Once you have read the listing below, write all of it out again exactly.

DATA:

□ □ □

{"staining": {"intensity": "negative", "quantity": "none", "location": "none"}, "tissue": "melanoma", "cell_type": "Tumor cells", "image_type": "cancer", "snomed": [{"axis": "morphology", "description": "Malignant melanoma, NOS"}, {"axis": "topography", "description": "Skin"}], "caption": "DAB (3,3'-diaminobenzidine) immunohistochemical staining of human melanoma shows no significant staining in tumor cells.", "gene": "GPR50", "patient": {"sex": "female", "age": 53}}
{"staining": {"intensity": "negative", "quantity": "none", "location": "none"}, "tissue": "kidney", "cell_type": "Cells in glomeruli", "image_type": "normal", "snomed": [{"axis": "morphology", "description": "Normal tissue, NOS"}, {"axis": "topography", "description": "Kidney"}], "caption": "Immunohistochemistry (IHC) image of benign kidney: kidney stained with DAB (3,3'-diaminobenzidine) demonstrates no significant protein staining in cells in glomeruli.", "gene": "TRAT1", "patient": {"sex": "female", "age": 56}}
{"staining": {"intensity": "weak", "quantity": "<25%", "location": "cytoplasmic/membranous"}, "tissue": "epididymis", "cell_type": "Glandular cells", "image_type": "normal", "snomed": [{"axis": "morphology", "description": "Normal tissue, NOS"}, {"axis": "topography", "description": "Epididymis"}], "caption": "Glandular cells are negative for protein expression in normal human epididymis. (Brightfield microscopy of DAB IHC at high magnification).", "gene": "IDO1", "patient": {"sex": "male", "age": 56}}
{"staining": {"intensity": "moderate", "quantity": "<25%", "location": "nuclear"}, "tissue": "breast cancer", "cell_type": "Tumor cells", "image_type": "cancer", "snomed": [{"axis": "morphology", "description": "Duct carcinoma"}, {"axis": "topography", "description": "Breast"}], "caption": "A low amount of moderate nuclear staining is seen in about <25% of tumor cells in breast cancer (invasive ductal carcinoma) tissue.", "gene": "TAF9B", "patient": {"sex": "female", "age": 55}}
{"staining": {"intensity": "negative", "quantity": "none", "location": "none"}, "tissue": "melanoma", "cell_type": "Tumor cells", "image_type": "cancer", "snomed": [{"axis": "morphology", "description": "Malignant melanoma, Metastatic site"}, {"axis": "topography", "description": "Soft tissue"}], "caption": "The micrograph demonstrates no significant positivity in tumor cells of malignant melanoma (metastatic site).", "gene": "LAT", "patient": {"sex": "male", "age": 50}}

□ □ □

TASK ANSWER:
{"staining": {"intensity": "negative", "quantity": "none", "location": "none"}, "tissue": "melanoma", "cell_type": "Tumor cells", "image_type": "cancer", "snomed": [{"axis": "morphology", "description": "Malignant melanoma, NOS"}, {"axis": "topography", "description": "Skin"}], "caption": "DAB (3,3'-diaminobenzidine) immunohistochemical staining of human melanoma shows no significant staining in tumor cells.", "gene": "GPR50", "patient": {"sex": "female", "age": 53}}
{"staining": {"intensity": "negative", "quantity": "none", "location": "none"}, "tissue": "kidney", "cell_type": "Cells in glomeruli", "image_type": "normal", "snomed": [{"axis": "morphology", "description": "Normal tissue, NOS"}, {"axis": "topography", "description": "Kidney"}], "caption": "Immunohistochemistry (IHC) image of benign kidney: kidney stained with DAB (3,3'-diaminobenzidine) demonstrates no significant protein staining in cells in glomeruli.", "gene": "TRAT1", "patient": {"sex": "female", "age": 56}}
{"staining": {"intensity": "weak", "quantity": "<25%", "location": "cytoplasmic/membranous"}, "tissue": "epididymis", "cell_type": "Glandular cells", "image_type": "normal", "snomed": [{"axis": "morphology", "description": "Normal tissue, NOS"}, {"axis": "topography", "description": "Epididymis"}], "caption": "Glandular cells are negative for protein expression in normal human epididymis. (Brightfield microscopy of DAB IHC at high magnification).", "gene": "IDO1", "patient": {"sex": "male", "age": 56}}
{"staining": {"intensity": "moderate", "quantity": "<25%", "location": "nuclear"}, "tissue": "breast cancer", "cell_type": "Tumor cells", "image_type": "cancer", "snomed": [{"axis": "morphology", "description": "Duct carcinoma"}, {"axis": "topography", "description": "Breast"}], "caption": "A low amount of moderate nuclear staining is seen in about <25% of tumor cells in breast cancer (invasive ductal carcinoma) tissue.", "gene": "TAF9B", "patient": {"sex": "female", "age": 55}}
{"staining": {"intensity": "negative", "quantity": "none", "location": "none"}, "tissue": "melanoma", "cell_type": "Tumor cells", "image_type": "cancer", "snomed": [{"axis": "morphology", "description": "Malignant melanoma, Metastatic site"}, {"axis": "topography", "description": "Soft tissue"}], "caption": "The micrograph demonstrates no significant positivity in tumor cells of malignant melanoma (metastatic site).", "gene": "LAT", "patient": {"sex": "male", "age": 50}}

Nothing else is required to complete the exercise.